[Task instructions]
Please retype the records below exactly as they appear, leaving out every picture.

Source records:
Start of Block

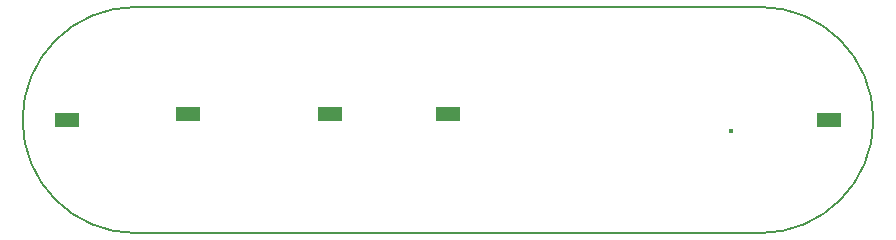
<source format=gbs>
G04*
G04 #@! TF.GenerationSoftware,Altium Limited,Altium Designer,19.0.10 (269)*
G04*
G04 Layer_Color=16711935*
%FSLAX44Y44*%
%MOMM*%
G71*
G01*
G75*
%ADD10C,0.2000*%
%ADD14R,0.3032X0.3032*%
%ADD15R,2.0032X1.2532*%
D10*
X-264450Y95750D02*
G03*
X-264450Y-95750I0J-95750D01*
G01*
X264450D02*
G03*
X264450Y95750I0J95750D01*
G01*
X-264450Y-95750D02*
X264450D01*
X-264450Y95750D02*
X264450D01*
D14*
X240000Y-9250D02*
D03*
D15*
X0Y4850D02*
D03*
X-100000D02*
D03*
X-220000D02*
D03*
X322650Y0D02*
D03*
X-322650D02*
D03*
M02*

</source>
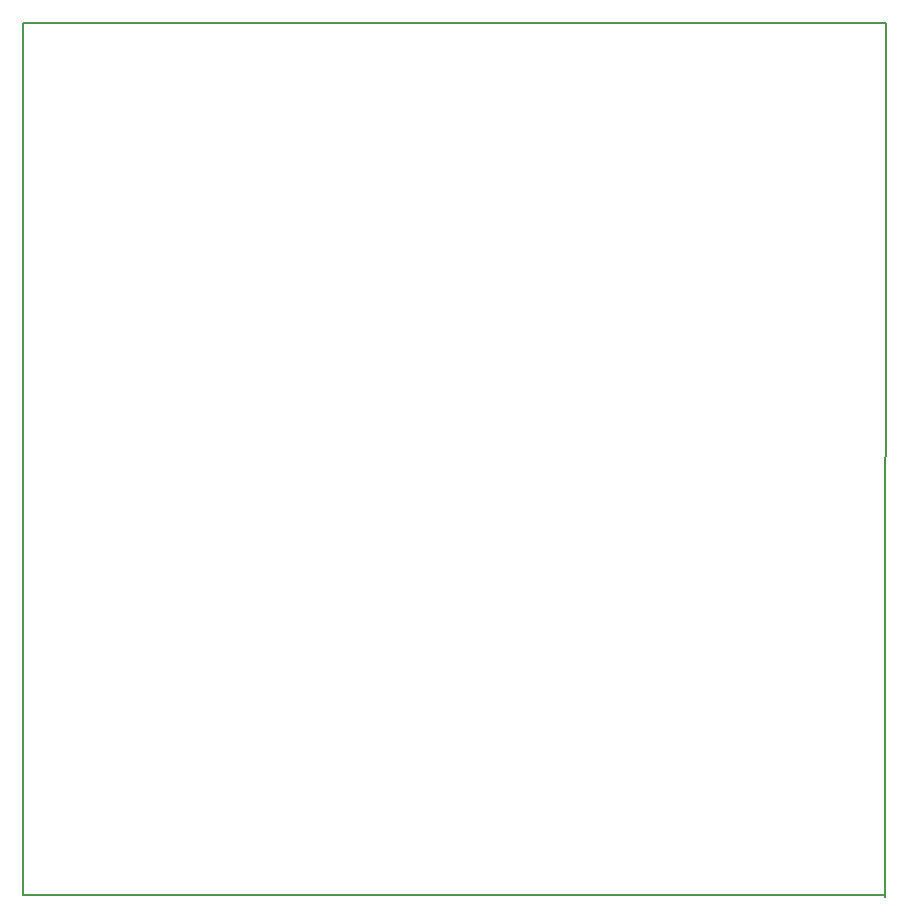
<source format=gbr>
G04 #@! TF.GenerationSoftware,KiCad,Pcbnew,(5.0.2)-1*
G04 #@! TF.CreationDate,2019-04-14T20:35:09-04:00*
G04 #@! TF.ProjectId,final_project,66696e61-6c5f-4707-926f-6a6563742e6b,rev?*
G04 #@! TF.SameCoordinates,Original*
G04 #@! TF.FileFunction,Profile,NP*
%FSLAX46Y46*%
G04 Gerber Fmt 4.6, Leading zero omitted, Abs format (unit mm)*
G04 Created by KiCad (PCBNEW (5.0.2)-1) date 4/14/2019 8:35:09 PM*
%MOMM*%
%LPD*%
G01*
G04 APERTURE LIST*
%ADD10C,0.200000*%
G04 APERTURE END LIST*
D10*
X123800000Y-135400000D02*
X196800000Y-135400000D01*
X123825000Y-61595000D02*
X123800000Y-135400000D01*
X196850000Y-61595000D02*
X123825000Y-61595000D01*
X196800000Y-135600000D02*
X196850000Y-61595000D01*
M02*

</source>
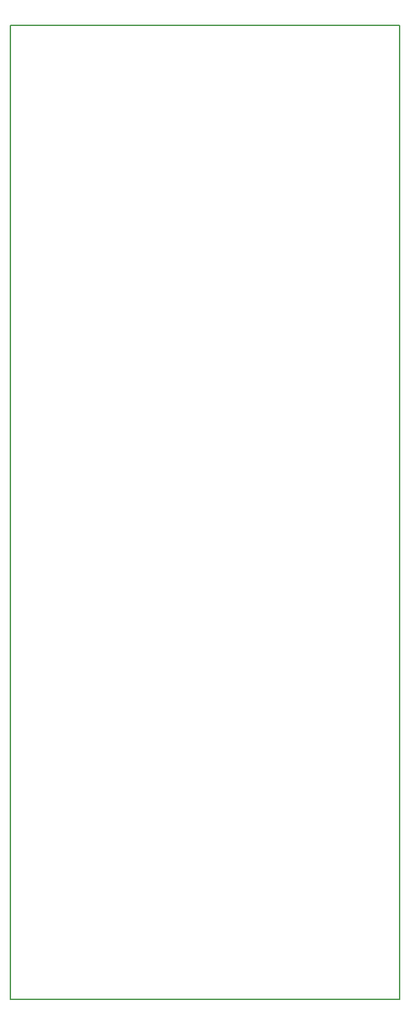
<source format=gbr>
G04 DipTrace 2.4.0.2*
%INBoardOutline.gbr*%
%MOIN*%
%ADD11C,0.0055*%
%FSLAX44Y44*%
G04*
G70*
G90*
G75*
G01*
%LNBoardOutline*%
%LPD*%
X3940Y3940D2*
D11*
X23940D1*
Y53940D1*
X3940D1*
Y3940D1*
M02*

</source>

End of Block

[Answer box]
<source format=gbs>
G04*
G04 #@! TF.GenerationSoftware,Altium Limited,Altium Designer,19.0.10 (269)*
G04*
G04 Layer_Color=16711935*
%FSLAX44Y44*%
%MOMM*%
G71*
G01*
G75*
%ADD10C,0.2000*%
%ADD14R,0.3032X0.3032*%
%ADD15R,2.0032X1.2532*%
D10*
X-264450Y95750D02*
G03*
X-264450Y-95750I0J-95750D01*
G01*
X264450D02*
G03*
X264450Y95750I0J95750D01*
G01*
X-264450Y-95750D02*
X264450D01*
X-264450Y95750D02*
X264450D01*
D14*
X240000Y-9250D02*
D03*
D15*
X0Y4850D02*
D03*
X-100000D02*
D03*
X-220000D02*
D03*
X322650Y0D02*
D03*
X-322650D02*
D03*
M02*

</source>
<source format=gbr>
G04 #@! TF.GenerationSoftware,KiCad,Pcbnew,(5.0.2)-1*
G04 #@! TF.CreationDate,2019-04-14T20:35:09-04:00*
G04 #@! TF.ProjectId,final_project,66696e61-6c5f-4707-926f-6a6563742e6b,rev?*
G04 #@! TF.SameCoordinates,Original*
G04 #@! TF.FileFunction,Profile,NP*
%FSLAX46Y46*%
G04 Gerber Fmt 4.6, Leading zero omitted, Abs format (unit mm)*
G04 Created by KiCad (PCBNEW (5.0.2)-1) date 4/14/2019 8:35:09 PM*
%MOMM*%
%LPD*%
G01*
G04 APERTURE LIST*
%ADD10C,0.200000*%
G04 APERTURE END LIST*
D10*
X123800000Y-135400000D02*
X196800000Y-135400000D01*
X123825000Y-61595000D02*
X123800000Y-135400000D01*
X196850000Y-61595000D02*
X123825000Y-61595000D01*
X196800000Y-135600000D02*
X196850000Y-61595000D01*
M02*

</source>
<source format=gbr>
G04 DipTrace 2.4.0.2*
%INBoardOutline.gbr*%
%MOIN*%
%ADD11C,0.0055*%
%FSLAX44Y44*%
G04*
G70*
G90*
G75*
G01*
%LNBoardOutline*%
%LPD*%
X3940Y3940D2*
D11*
X23940D1*
Y53940D1*
X3940D1*
Y3940D1*
M02*

</source>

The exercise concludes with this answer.